Day 2: Tuesday 22nd July, 2003

Continuing the Plenary theme into Day 2:
What is Grid?
- We examine the emergent technology, consider the various interpretations of Grid, and the technological challenges that Grid seeks to resolve.

Introduction

Allen Brown, President and CEO of The Open Group

Allen introduced the second day of the Plenary by again welcoming all present, and outlining how the remaining part of the Plenary will consider the reality of Grid, and its realization. We will first hear about our customer-members' view, then the corporate management, legal, and policy views, and end with The Open group's Boundaryless Information Flow view.

Allen introduced each speaker.


The Grid Reality


Beyond the Hope and the Hype: Customer Perspectives on Achieving the Vision of Grid Computing

Professor Bill Estrem
Associate Professor, College of Business, University of St Thomas, Minneapolis

Bill explained that the Customer Council has conducted a survey of customer members, asking them to respond informally about their perceptions on the impact of Grid computing using four questions:

  • How do you anticipate it will impact your industry/market sector?
  • What are your expectations on what it might provide to improve your business operations?

Stored records:
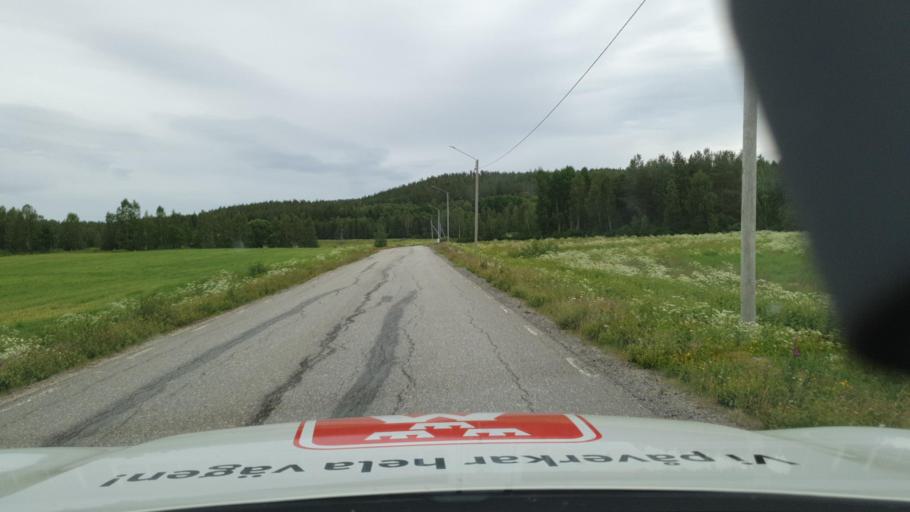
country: SE
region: Vaesterbotten
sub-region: Skelleftea Kommun
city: Burtraesk
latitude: 64.3083
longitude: 20.6540
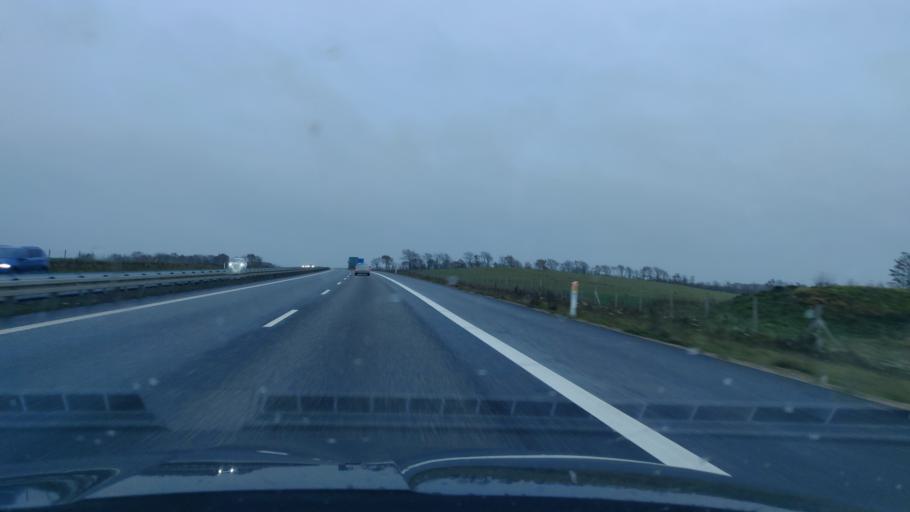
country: DK
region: Central Jutland
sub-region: Herning Kommune
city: Avlum
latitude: 56.2310
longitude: 8.8155
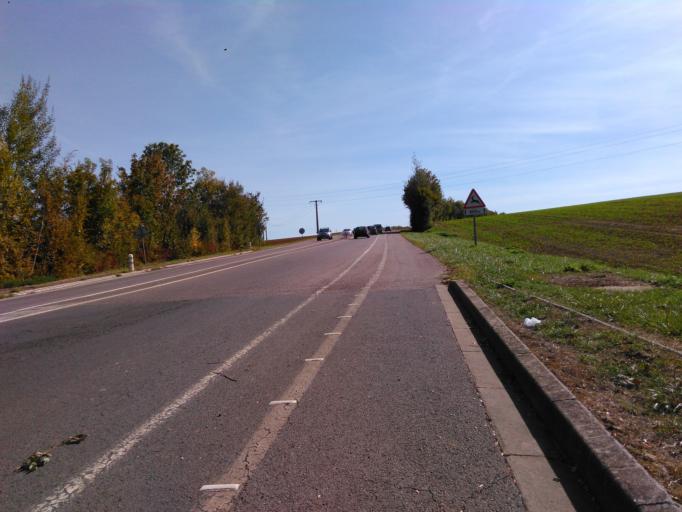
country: FR
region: Lorraine
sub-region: Departement de la Moselle
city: Hettange-Grande
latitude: 49.3929
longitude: 6.1668
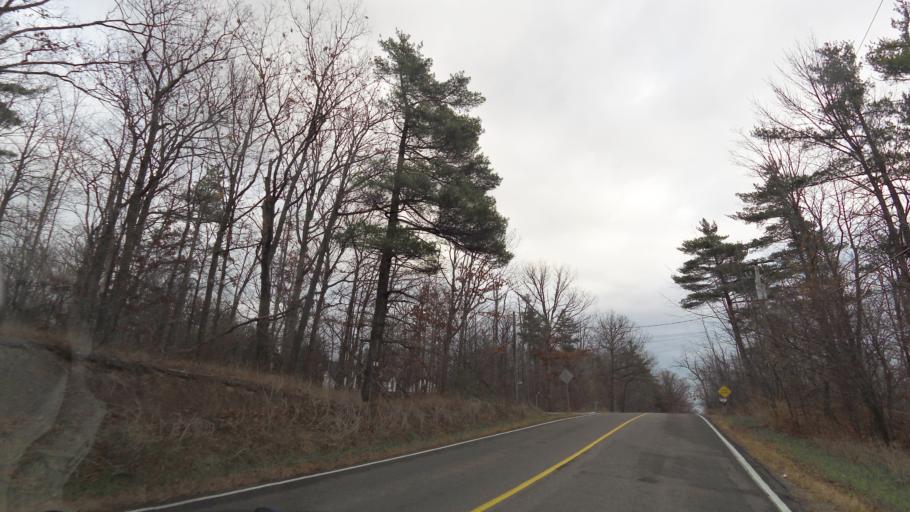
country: CA
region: Ontario
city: Burlington
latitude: 43.4042
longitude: -79.8403
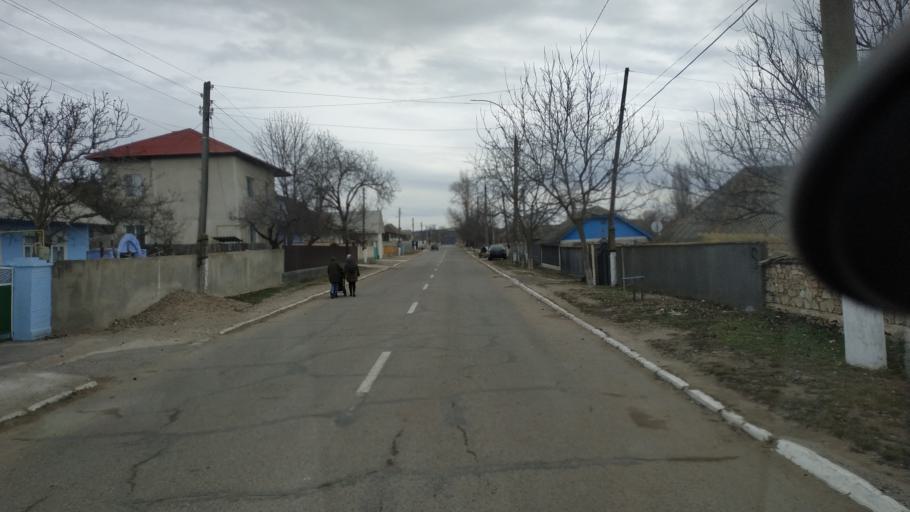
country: MD
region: Telenesti
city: Cocieri
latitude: 47.3425
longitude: 29.1165
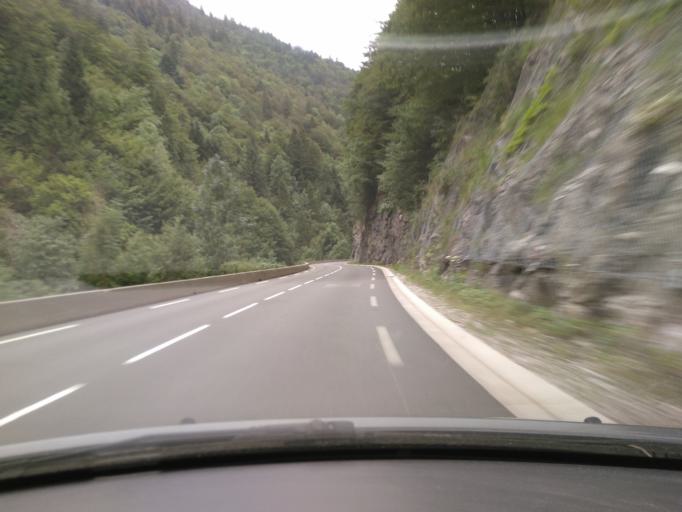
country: FR
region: Rhone-Alpes
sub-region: Departement de la Haute-Savoie
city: Saint-Jean-de-Sixt
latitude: 45.9337
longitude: 6.4010
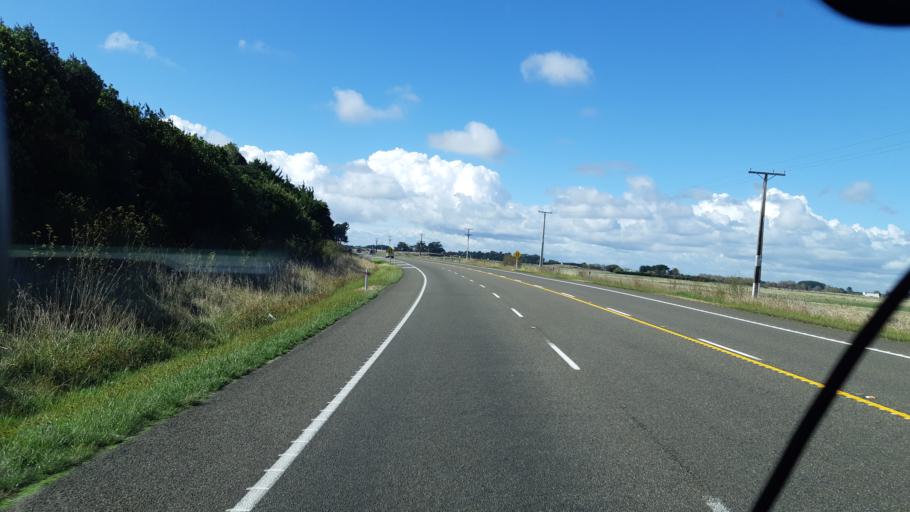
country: NZ
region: Manawatu-Wanganui
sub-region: Wanganui District
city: Wanganui
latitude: -39.9751
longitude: 175.1205
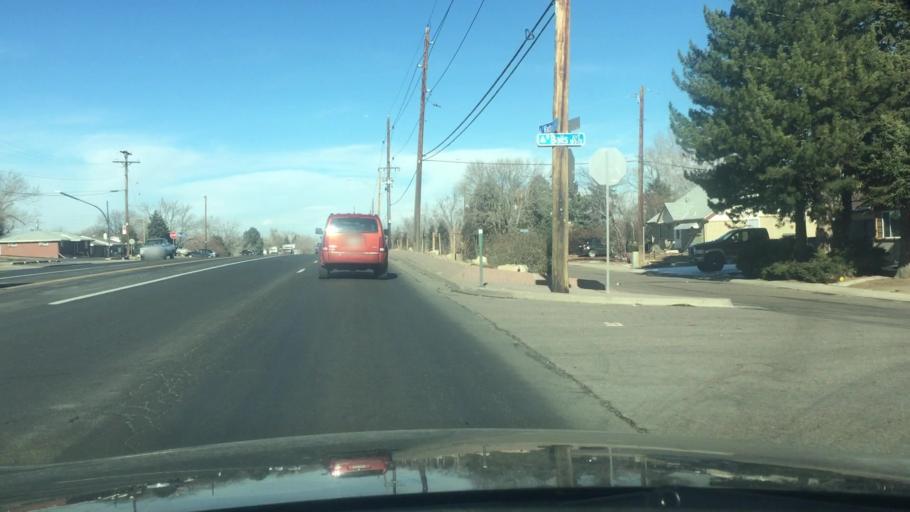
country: US
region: Colorado
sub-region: Jefferson County
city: Lakewood
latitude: 39.6848
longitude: -105.0814
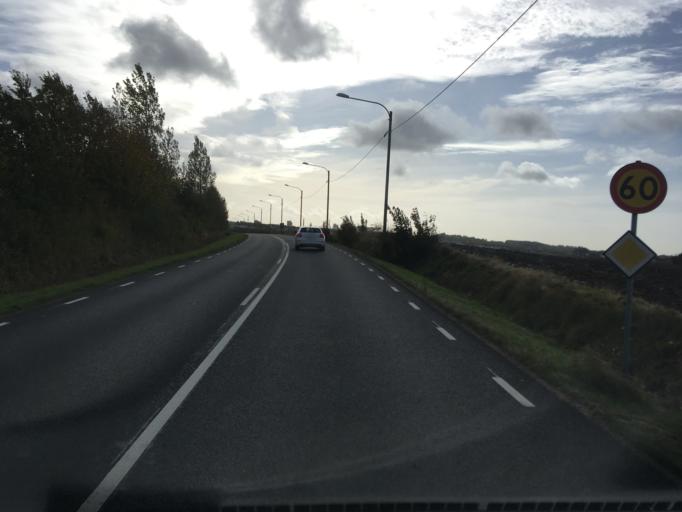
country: SE
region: Skane
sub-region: Lunds Kommun
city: Lund
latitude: 55.7373
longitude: 13.1983
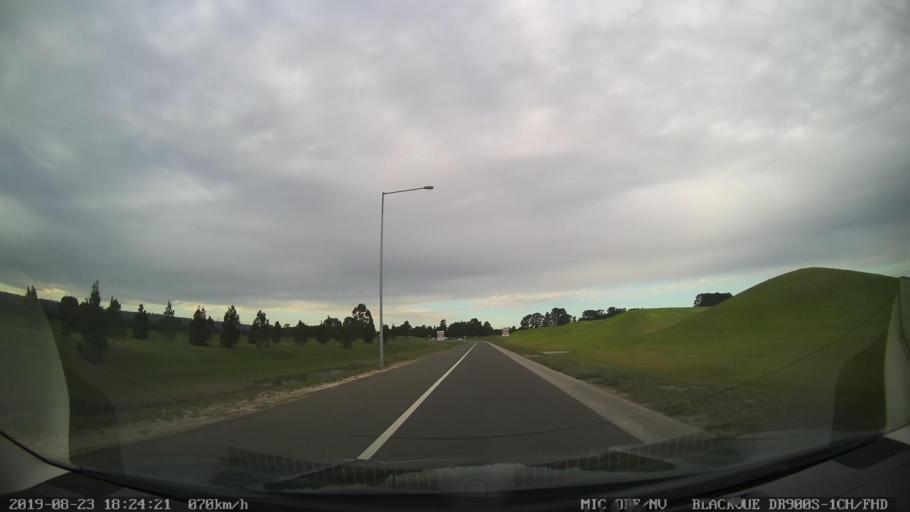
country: AU
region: Victoria
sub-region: Mornington Peninsula
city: Moorooduc
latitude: -38.2317
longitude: 145.1237
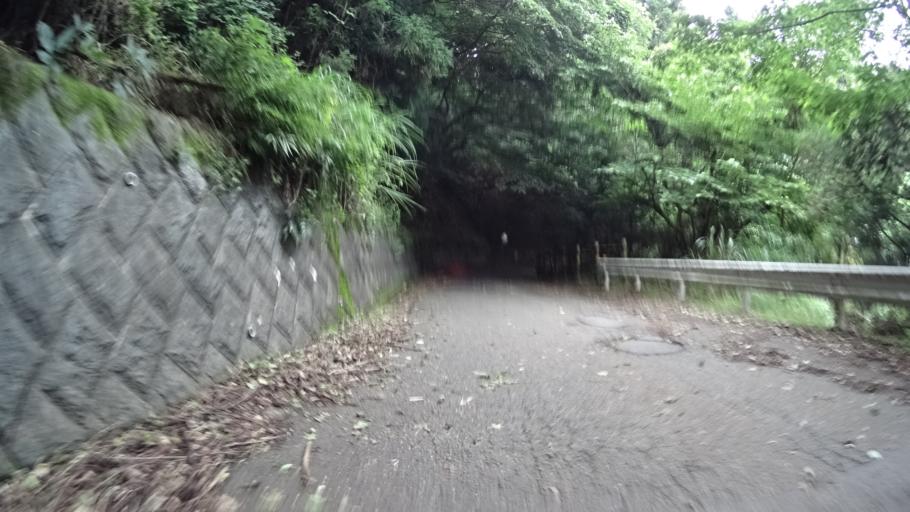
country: JP
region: Kanagawa
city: Atsugi
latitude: 35.5013
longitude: 139.2747
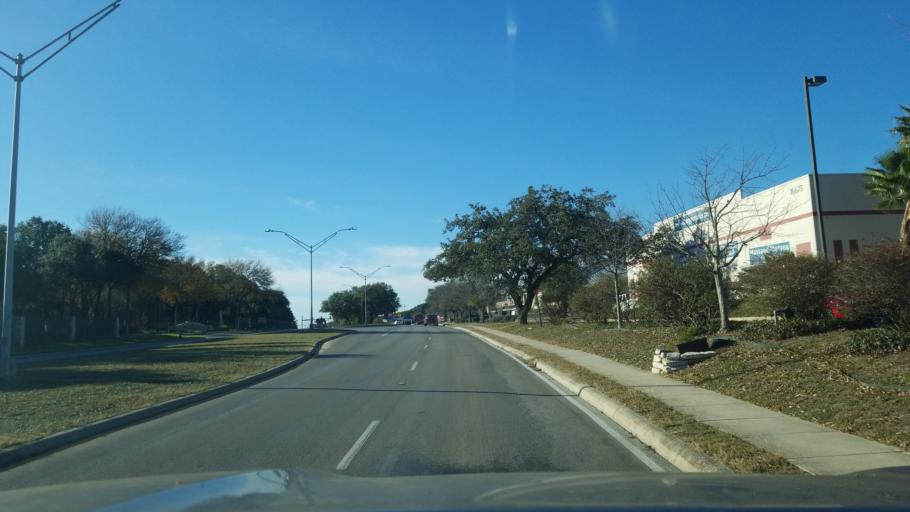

WHAT YOU HAVE TO DO
Duplicate the Day 2 plenary notes on Grid computing above in full, with every line and character unchanged.

OUTPUT OF THE TASK
Day 2: Tuesday 22nd July, 2003

Continuing the Plenary theme into Day 2:
What is Grid?
- We examine the emergent technology, consider the various interpretations of Grid, and the technological challenges that Grid seeks to resolve.

Introduction

Allen Brown, President and CEO of The Open Group

Allen introduced the second day of the Plenary by again welcoming all present, and outlining how the remaining part of the Plenary will consider the reality of Grid, and its realization. We will first hear about our customer-members' view, then the corporate management, legal, and policy views, and end with The Open group's Boundaryless Information Flow view.

Allen introduced each speaker.


The Grid Reality


Beyond the Hope and the Hype: Customer Perspectives on Achieving the Vision of Grid Computing

Professor Bill Estrem
Associate Professor, College of Business, University of St Thomas, Minneapolis

Bill explained that the Customer Council has conducted a survey of customer members, asking them to respond informally about their perceptions on the impact of Grid computing using four questions:

  • How do you anticipate it will impact your industry/market sector?
  • What are your expectations on what it might provide to improve your business operations?